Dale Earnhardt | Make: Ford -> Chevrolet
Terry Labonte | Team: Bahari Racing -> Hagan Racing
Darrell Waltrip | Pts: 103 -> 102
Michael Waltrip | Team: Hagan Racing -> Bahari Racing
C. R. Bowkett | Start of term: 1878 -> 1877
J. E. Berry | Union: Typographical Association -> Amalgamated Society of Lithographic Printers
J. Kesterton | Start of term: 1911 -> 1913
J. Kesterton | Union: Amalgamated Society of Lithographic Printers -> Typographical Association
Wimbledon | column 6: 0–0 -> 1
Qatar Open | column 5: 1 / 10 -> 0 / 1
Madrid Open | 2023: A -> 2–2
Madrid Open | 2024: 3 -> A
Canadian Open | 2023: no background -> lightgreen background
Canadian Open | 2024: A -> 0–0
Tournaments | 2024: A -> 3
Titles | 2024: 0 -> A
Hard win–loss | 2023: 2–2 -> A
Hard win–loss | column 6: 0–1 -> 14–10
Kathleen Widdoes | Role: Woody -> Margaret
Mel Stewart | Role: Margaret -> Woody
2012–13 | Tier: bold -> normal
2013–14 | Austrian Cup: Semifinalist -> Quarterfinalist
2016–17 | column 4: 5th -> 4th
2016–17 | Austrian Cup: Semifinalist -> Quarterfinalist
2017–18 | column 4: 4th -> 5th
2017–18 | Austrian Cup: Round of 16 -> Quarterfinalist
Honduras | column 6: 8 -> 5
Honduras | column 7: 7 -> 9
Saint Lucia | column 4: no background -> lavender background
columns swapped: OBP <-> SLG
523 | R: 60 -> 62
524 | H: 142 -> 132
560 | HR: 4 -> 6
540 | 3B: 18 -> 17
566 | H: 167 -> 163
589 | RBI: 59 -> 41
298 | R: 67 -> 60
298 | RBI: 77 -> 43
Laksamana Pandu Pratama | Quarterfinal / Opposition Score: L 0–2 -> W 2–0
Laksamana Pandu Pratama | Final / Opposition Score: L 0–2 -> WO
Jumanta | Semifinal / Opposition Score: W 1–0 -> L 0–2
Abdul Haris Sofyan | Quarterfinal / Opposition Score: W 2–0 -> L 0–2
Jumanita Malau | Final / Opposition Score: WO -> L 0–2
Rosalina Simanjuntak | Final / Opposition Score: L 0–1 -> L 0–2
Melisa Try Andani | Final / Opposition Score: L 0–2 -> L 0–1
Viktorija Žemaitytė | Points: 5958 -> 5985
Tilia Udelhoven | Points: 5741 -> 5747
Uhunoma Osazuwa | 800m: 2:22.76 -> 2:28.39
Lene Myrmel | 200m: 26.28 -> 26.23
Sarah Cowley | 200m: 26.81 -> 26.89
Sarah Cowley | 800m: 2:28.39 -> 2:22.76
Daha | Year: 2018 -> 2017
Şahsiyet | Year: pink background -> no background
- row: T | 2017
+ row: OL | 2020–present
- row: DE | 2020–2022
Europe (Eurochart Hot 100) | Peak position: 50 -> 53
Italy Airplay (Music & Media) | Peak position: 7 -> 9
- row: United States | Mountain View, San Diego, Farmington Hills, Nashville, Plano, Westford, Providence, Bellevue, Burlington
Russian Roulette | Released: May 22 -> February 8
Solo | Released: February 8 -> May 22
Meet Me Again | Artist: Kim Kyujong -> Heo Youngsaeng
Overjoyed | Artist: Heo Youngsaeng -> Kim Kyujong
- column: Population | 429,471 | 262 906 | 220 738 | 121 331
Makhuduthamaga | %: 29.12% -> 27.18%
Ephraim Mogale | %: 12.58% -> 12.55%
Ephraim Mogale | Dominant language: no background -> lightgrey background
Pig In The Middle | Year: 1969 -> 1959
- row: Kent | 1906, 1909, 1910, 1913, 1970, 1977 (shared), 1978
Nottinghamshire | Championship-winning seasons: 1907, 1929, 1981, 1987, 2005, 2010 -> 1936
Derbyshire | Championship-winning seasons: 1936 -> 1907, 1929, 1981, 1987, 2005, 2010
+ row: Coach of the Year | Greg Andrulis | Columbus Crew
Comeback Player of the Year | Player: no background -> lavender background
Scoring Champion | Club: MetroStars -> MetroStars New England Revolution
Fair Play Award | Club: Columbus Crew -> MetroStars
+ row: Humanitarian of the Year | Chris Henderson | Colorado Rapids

::::

Copy all the rows above again, word for word, in the same order.

### Task output
Dale Earnhardt | Make: Ford -> Chevrolet
Terry Labonte | Team: Bahari Racing -> Hagan Racing
Darrell Waltrip | Pts: 103 -> 102
Michael Waltrip | Team: Hagan Racing -> Bahari Racing
C. R. Bowkett | Start of term: 1878 -> 1877
J. E. Berry | Union: Typographical Association -> Amalgamated Society of Lithographic Printers
J. Kesterton | Start of term: 1911 -> 1913
J. Kesterton | Union: Amalgamated Society of Lithographic Printers -> Typographical Association
Wimbledon | column 6: 0–0 -> 1
Qatar Open | column 5: 1 / 10 -> 0 / 1
Madrid Open | 2023: A -> 2–2
Madrid Open | 2024: 3 -> A
Canadian Open | 2023: no background -> lightgreen background
Canadian Open | 2024: A -> 0–0
Tournaments | 2024: A -> 3
Titles | 2024: 0 -> A
Hard win–loss | 2023: 2–2 -> A
Hard win–loss | column 6: 0–1 -> 14–10
Kathleen Widdoes | Role: Woody -> Margaret
Mel Stewart | Role: Margaret -> Woody
2012–13 | Tier: bold -> normal
2013–14 | Austrian Cup: Semifinalist -> Quarterfinalist
2016–17 | column 4: 5th -> 4th
2016–17 | Austrian Cup: Semifinalist -> Quarterfinalist
2017–18 | column 4: 4th -> 5th
2017–18 | Austrian Cup: Round of 16 -> Quarterfinalist
Honduras | column 6: 8 -> 5
Honduras | column 7: 7 -> 9
Saint Lucia | column 4: no background -> lavender background
columns swapped: OBP <-> SLG
523 | R: 60 -> 62
524 | H: 142 -> 132
560 | HR: 4 -> 6
540 | 3B: 18 -> 17
566 | H: 167 -> 163
589 | RBI: 59 -> 41
298 | R: 67 -> 60
298 | RBI: 77 -> 43
Laksamana Pandu Pratama | Quarterfinal / Opposition Score: L 0–2 -> W 2–0
Laksamana Pandu Pratama | Final / Opposition Score: L 0–2 -> WO
Jumanta | Semifinal / Opposition Score: W 1–0 -> L 0–2
Abdul Haris Sofyan | Quarterfinal / Opposition Score: W 2–0 -> L 0–2
Jumanita Malau | Final / Opposition Score: WO -> L 0–2
Rosalina Simanjuntak | Final / Opposition Score: L 0–1 -> L 0–2
Melisa Try Andani | Final / Opposition Score: L 0–2 -> L 0–1
Viktorija Žemaitytė | Points: 5958 -> 5985
Tilia Udelhoven | Points: 5741 -> 5747
Uhunoma Osazuwa | 800m: 2:22.76 -> 2:28.39
Lene Myrmel | 200m: 26.28 -> 26.23
Sarah Cowley | 200m: 26.81 -> 26.89
Sarah Cowley | 800m: 2:28.39 -> 2:22.76
Daha | Year: 2018 -> 2017
Şahsiyet | Year: pink background -> no background
- row: T | 2017
+ row: OL | 2020–present
- row: DE | 2020–2022
Europe (Eurochart Hot 100) | Peak position: 50 -> 53
Italy Airplay (Music & Media) | Peak position: 7 -> 9
- row: United States | Mountain View, San Diego, Farmington Hills, Nashville, Plano, Westford, Providence, Bellevue, Burlington
Russian Roulette | Released: May 22 -> February 8
Solo | Released: February 8 -> May 22
Meet Me Again | Artist: Kim Kyujong -> Heo Youngsaeng
Overjoyed | Artist: Heo Youngsaeng -> Kim Kyujong
- column: Population | 429,471 | 262 906 | 220 738 | 121 331
Makhuduthamaga | %: 29.12% -> 27.18%
Ephraim Mogale | %: 12.58% -> 12.55%
Ephraim Mogale | Dominant language: no background -> lightgrey background
Pig In The Middle | Year: 1969 -> 1959
- row: Kent | 1906, 1909, 1910, 1913, 1970, 1977 (shared), 1978
Nottinghamshire | Championship-winning seasons: 1907, 1929, 1981, 1987, 2005, 2010 -> 1936
Derbyshire | Championship-winning seasons: 1936 -> 1907, 1929, 1981, 1987, 2005, 2010
+ row: Coach of the Year | Greg Andrulis | Columbus Crew
Comeback Player of the Year | Player: no background -> lavender background
Scoring Champion | Club: MetroStars -> MetroStars New England Revolution
Fair Play Award | Club: Columbus Crew -> MetroStars
+ row: Humanitarian of the Year | Chris Henderson | Colorado Rapids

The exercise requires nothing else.